:: Given information ::

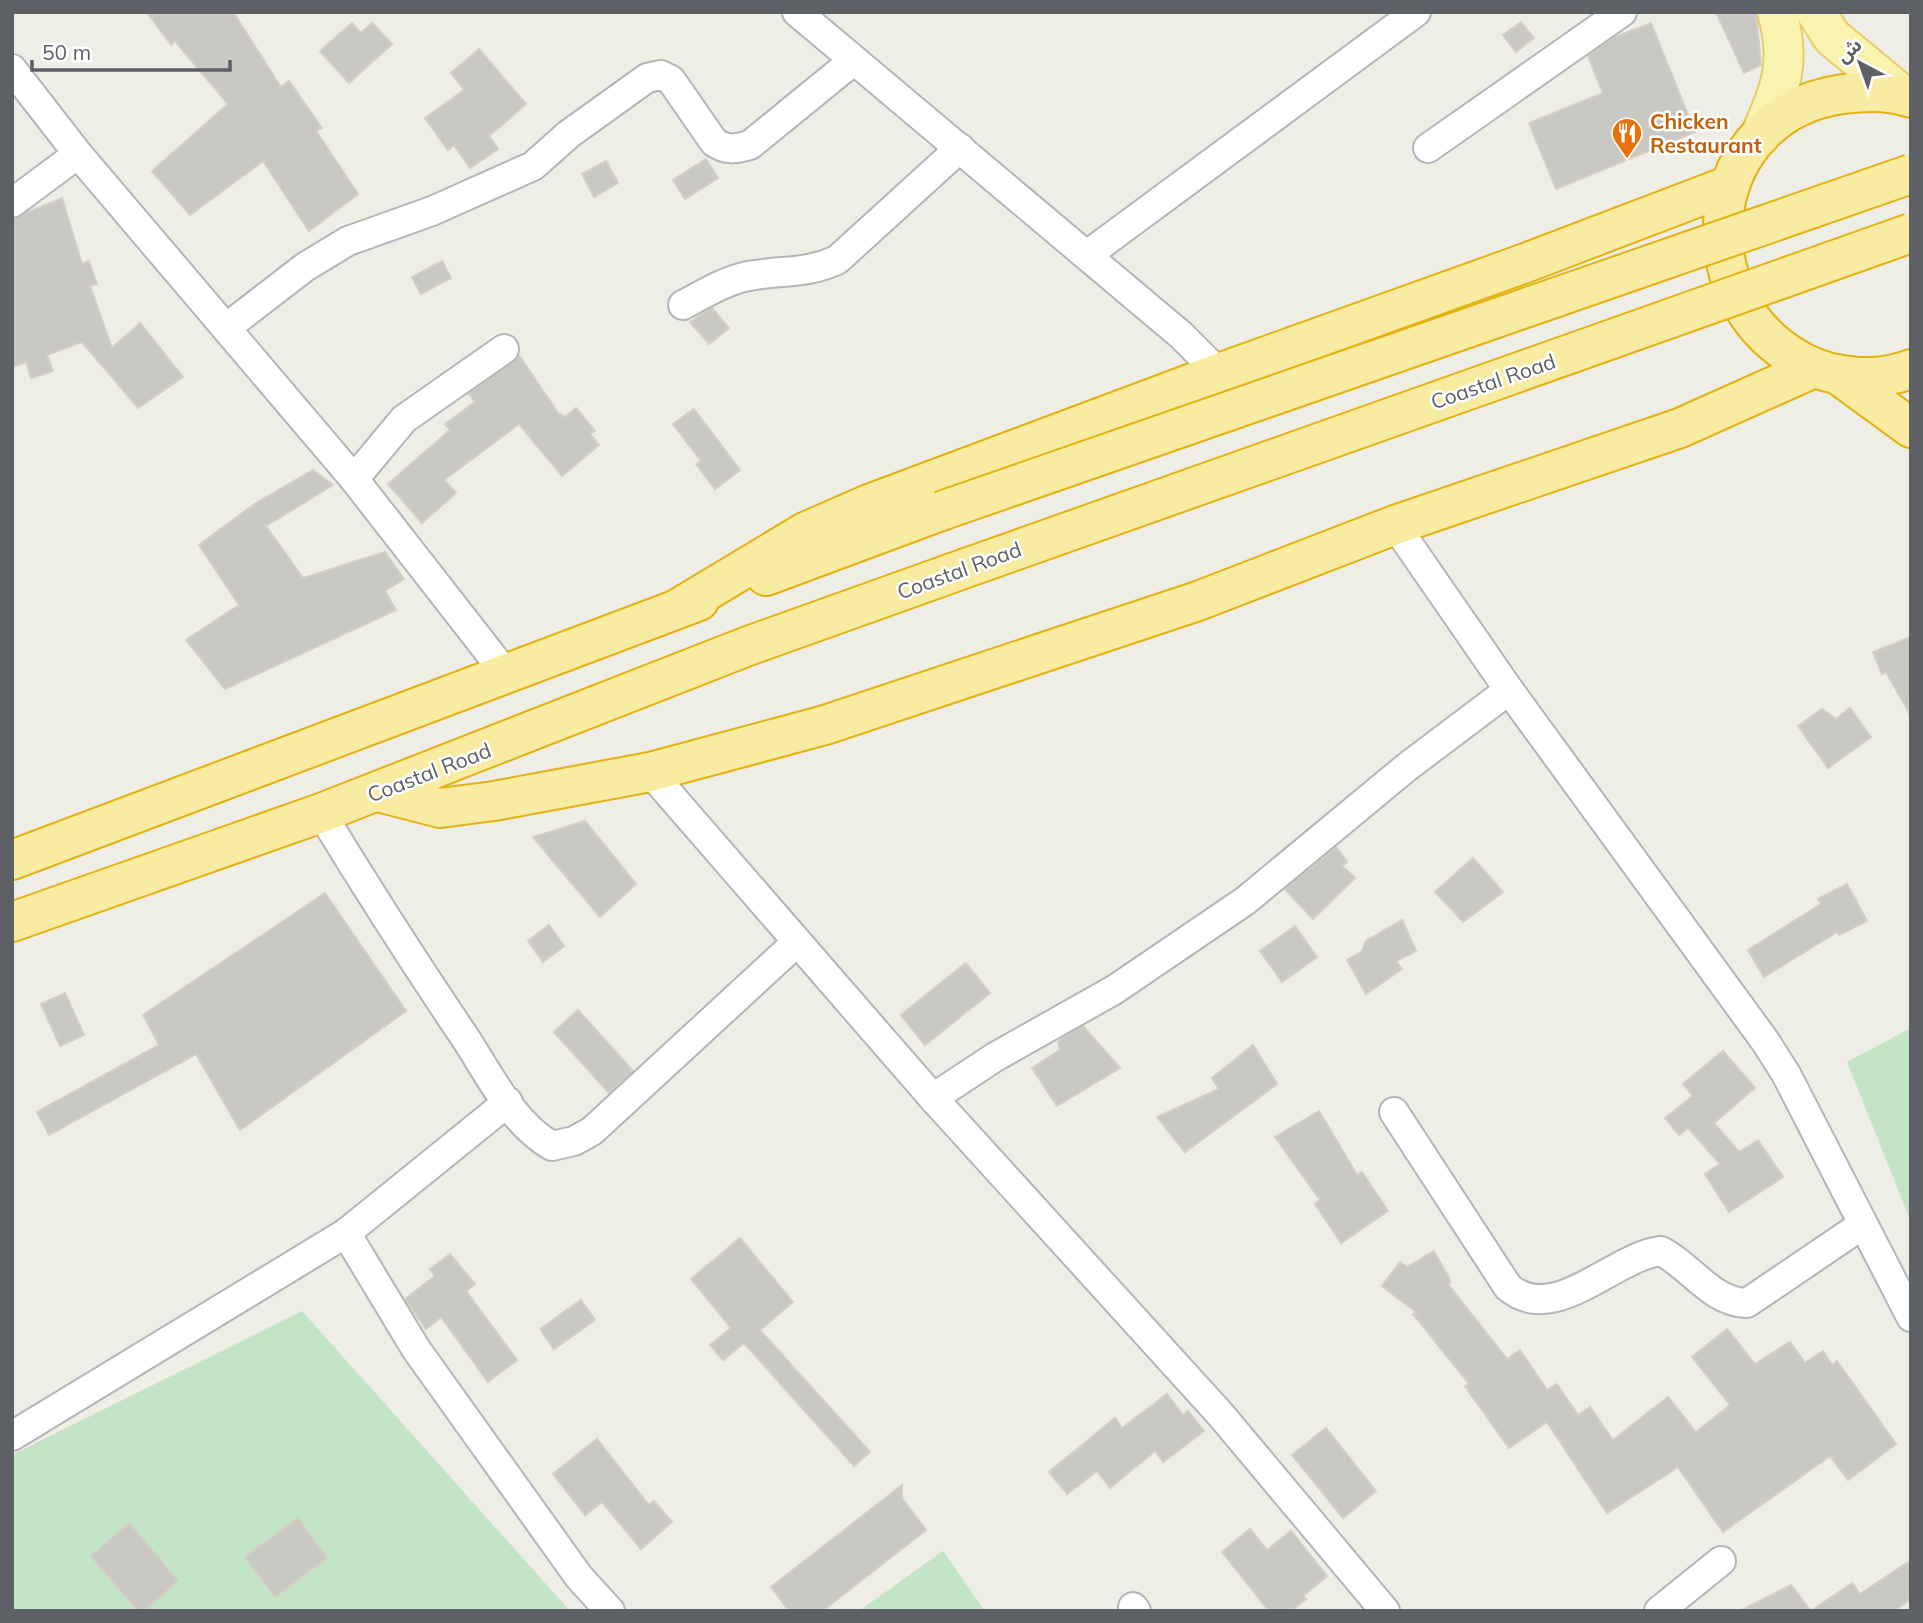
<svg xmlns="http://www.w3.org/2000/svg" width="1923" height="1623" font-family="Mulish,'Noto Sans Arabic',sans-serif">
  <rect width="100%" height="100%" fill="#eeede6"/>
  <g fill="#c4e4c6">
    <polygon points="1911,1028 1911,1222 1847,1062"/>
    <polygon points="302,1311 570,1611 12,1611 12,1455"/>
    <polygon points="943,1551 985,1611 859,1611"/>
  </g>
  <g fill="#cac8c2" stroke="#d3cfc4" stroke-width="2">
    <polygon points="147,12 233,12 281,87 289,81 322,128 316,131 358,194 309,231 263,161 190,215 152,171 228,104 175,41 171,45"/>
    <polygon points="1716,12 1756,12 1761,65 1744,73"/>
    <polygon points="1521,22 1534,38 1516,52 1503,35"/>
    <polygon points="352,23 361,33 372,23 392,44 349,83 320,51"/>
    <polygon points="1651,23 1695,132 1556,189 1529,123 1603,93 1588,56 1613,38"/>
    <polygon points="479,49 526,104 489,136 498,149 470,168 454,145 448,150 425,118 464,90 451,73"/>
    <polygon points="706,159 718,178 685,199 673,180"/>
    <polygon points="606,161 618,183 594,197 582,174"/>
    <polygon points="62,198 82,264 89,261 97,284 90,286 112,348 140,323 183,377 138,408 82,342 47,355 53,371 31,378 26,362 12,367 12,219"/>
    <polygon points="442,261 451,278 421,294 412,277"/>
    <polygon points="712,308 729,328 709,344 690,322"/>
    <polygon points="519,355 558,413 565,417 576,408 595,431 590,434 599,445 562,476 519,424 444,480 456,493 422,523 388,484 450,430 445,424 475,402 469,394"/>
    <polygon points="694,409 740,470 715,489 696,464 701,461 673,424"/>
    <polygon points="313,470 333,485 266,526 303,578 385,552 404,579 385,591 396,610 225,689 186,640 239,605 199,545 256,503"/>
    <polygon points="1911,637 1911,716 1886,672 1882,674 1873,652"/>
    <polygon points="1850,708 1871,737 1828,768 1798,726 1822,709 1836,719"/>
    <polygon points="585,821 636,884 600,917 533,837"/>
    <polygon points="1336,847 1347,862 1342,866 1355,878 1313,919 1285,889"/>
    <polygon points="1473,858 1503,892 1463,922 1435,892"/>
    <polygon points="1847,884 1867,921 1839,935 1837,932 1764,977 1748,950 1821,904 1818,899"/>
    <polygon points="325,893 406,1011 240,1130 196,1054 49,1135 37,1112 159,1045 143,1015"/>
    <polygon points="1402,920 1416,951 1396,961 1402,969 1366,994 1347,960 1362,951 1366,941"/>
    <polygon points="549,925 564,946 543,962 528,941"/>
    <polygon points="1295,926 1317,957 1282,982 1260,951"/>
    <polygon points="966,963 990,993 925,1045 901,1015"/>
    <polygon points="65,993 84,1035 60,1046 41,1004"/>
    <polygon points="578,1010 633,1071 609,1093 554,1032"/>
    <polygon points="1083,1026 1120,1068 1057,1106 1032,1068 1060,1050 1058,1042 1062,1038"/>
    <polygon points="1253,1045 1277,1084 1185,1152 1157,1117 1219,1089 1212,1078"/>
    <polygon points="1723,1051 1755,1088 1714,1123 1739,1152 1758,1140 1783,1177 1729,1212 1705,1174 1720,1164 1688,1128 1679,1135 1665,1118 1693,1096 1683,1084"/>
    <polygon points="1319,1111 1357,1175 1362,1172 1388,1211 1341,1243 1315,1204 1320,1200 1275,1137"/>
    <polygon points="740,1238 793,1302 760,1330 870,1452 854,1466 744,1343 723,1360 710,1345 731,1328 691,1279"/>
    <polygon points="1434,1251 1451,1282 1448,1284 1507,1359 1520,1350 1547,1390 1557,1384 1578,1415 1590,1407 1613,1440 1668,1397 1696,1432 1730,1405 1692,1357 1727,1329 1755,1364 1790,1342 1805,1363 1823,1351 1832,1365 1837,1361 1896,1444 1848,1480 1830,1456 1723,1532 1678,1467 1607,1513 1547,1422 1509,1448 1465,1386 1469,1384 1413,1314 1416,1312 1382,1286 1400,1262 1407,1267"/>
    <polygon points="450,1254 475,1284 466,1291 517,1360 488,1382 441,1317 426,1329 405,1299 435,1276 430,1269"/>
    <polygon points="581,1300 595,1320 554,1349 540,1329"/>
    <polygon points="1167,1394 1183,1415 1188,1411 1204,1431 1163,1462 1155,1451 1110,1488 1097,1471 1067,1494 1049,1472 1115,1418 1122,1428"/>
    <polygon points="1326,1428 1376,1491 1343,1518 1292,1455"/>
    <polygon points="597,1439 649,1505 654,1501 672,1522 641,1549 602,1502 585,1515 553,1474"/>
    <polygon points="902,1485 902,1498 926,1530 822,1611 789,1611 771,1587"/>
    <polygon points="298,1518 327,1558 275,1597 245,1557"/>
    <polygon points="129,1523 178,1581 144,1611 138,1611 91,1556"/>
    <polygon points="1250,1529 1267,1550 1291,1531 1327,1576 1303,1596 1306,1599 1291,1611 1269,1611 1222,1552"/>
    <polygon points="1911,1560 1911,1599 1893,1611 1811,1611 1852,1583 1860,1594"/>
    <polygon points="1791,1585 1811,1611 1740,1611"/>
  </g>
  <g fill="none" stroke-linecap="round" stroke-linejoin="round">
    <g stroke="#b3b5b9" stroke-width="32">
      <g id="minor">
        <polyline points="797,12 1181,335 1219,373"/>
        <polyline points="12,69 78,154 354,479 506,674"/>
        <polyline points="1428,148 1622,12"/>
        <polyline points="12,203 78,154"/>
        <polyline points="1087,255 1416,12"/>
        <path d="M683 305C706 293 729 278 755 275 786 270 806 274 837 260L960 148"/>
        <path d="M226 328 305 267 348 241 432 211 533 166 569 134 647 78 661 75 671 80 714 142C727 151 735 149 750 145L853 61"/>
        <polyline points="354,479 404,419 504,349"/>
        <polyline points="1395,525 1509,690 1765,1041 1786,1074 1911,1317"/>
        <polyline points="650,772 933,1098 1221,1415 1385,1611"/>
        <path d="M321 813C368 890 416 965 466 1039 490 1076 513 1124 552 1146L574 1141 592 1131 797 942"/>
        <polyline points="933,1098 995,1057 1114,990 1245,901 1407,767 1509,690"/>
        <path d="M1394 1112 1508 1287C1554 1327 1614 1256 1661 1251 1692 1267 1711 1302 1747 1303L1862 1225"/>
        <polyline points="346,1233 416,1349 579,1577 610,1611"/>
        <polyline points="12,1436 346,1233 508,1102"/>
        <polyline points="1133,1607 1136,1611"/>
        <polyline points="1659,1611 1721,1561"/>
      </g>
    </g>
    <g stroke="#e8cd65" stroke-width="42">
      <g id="primary">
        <polyline points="1816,12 1832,37 1902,95"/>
        <path d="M1760 136C1780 89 1792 64 1777 12"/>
      </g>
    </g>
    <g stroke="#e4b210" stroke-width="42">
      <g id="trunk">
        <path d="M1911 98C1889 90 1865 91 1843 94 1703 113 1680 297 1802 362 1834 379 1877 382 1911 369"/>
        <polyline points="1837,374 1911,428"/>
        <polyline points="766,576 941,511"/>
        <polyline points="677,609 805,532 869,504 1219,373 1520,265 1730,185"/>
        <polyline points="378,792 440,808 494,801 650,772 825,725 1198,601 1395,525 1680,428 1814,368"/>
        <polyline points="12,860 699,601"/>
        <polyline points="12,922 321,813 748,646 966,568"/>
      </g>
    </g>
    <use href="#minor" stroke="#fff" stroke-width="28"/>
    <use href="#primary" stroke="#f9f3b0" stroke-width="38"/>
    <use href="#trunk" stroke="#f8eca2" stroke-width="38"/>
    <g stroke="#e4b210" stroke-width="42" stroke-linecap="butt">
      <g id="trunk-bridge">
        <polyline points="941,511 1911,174"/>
        <polyline points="966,568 1911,233"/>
      </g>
    </g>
    <use href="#trunk-bridge" stroke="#f8eca2" stroke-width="38"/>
  </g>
  <defs>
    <g id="restaurant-pin" transform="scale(1.575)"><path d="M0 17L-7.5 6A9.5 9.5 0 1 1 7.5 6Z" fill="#e8710a" stroke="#fff"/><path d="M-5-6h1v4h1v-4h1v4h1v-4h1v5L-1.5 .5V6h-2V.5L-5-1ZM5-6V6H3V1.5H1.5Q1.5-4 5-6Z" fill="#fff"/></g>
  </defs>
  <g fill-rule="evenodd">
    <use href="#restaurant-pin" x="1627" y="133"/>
  </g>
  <g text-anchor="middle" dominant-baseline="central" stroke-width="5" stroke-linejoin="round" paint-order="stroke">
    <g font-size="21" font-weight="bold" fill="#c56008" stroke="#fff" text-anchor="start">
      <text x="1650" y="121">Chicken<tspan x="1650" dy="24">Restaurant</tspan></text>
    </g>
    <g font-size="21" fill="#5d6065" stroke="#fff">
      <text transform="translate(1493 381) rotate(-19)">Coastal Road</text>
      <text transform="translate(959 570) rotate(-20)">Coastal Road</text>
      <text transform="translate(429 772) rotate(-21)">Coastal Road</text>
    </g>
  </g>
  <rect width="1923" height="1623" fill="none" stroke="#5d6065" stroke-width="28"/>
  <g transform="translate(1860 63) rotate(319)" stroke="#ffffff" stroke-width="5" paint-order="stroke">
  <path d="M0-5L12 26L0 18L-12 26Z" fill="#5d6065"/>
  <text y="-10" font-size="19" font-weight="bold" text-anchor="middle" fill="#5d6065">ش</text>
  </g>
  <path d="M32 60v10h198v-10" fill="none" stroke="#5d6065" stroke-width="3.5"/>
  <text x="42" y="60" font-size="21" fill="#5d6065" stroke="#ffffff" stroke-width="5" paint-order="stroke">50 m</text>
</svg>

:: Exercise goal ::
Your reply should hold all the lines from the listing above in which "bold" appears.

:: Written solution ::
    <g font-size="21" font-weight="bold" fill="#c56008" stroke="#fff" text-anchor="start">
  <text y="-10" font-size="19" font-weight="bold" text-anchor="middle" fill="#5d6065">ش</text>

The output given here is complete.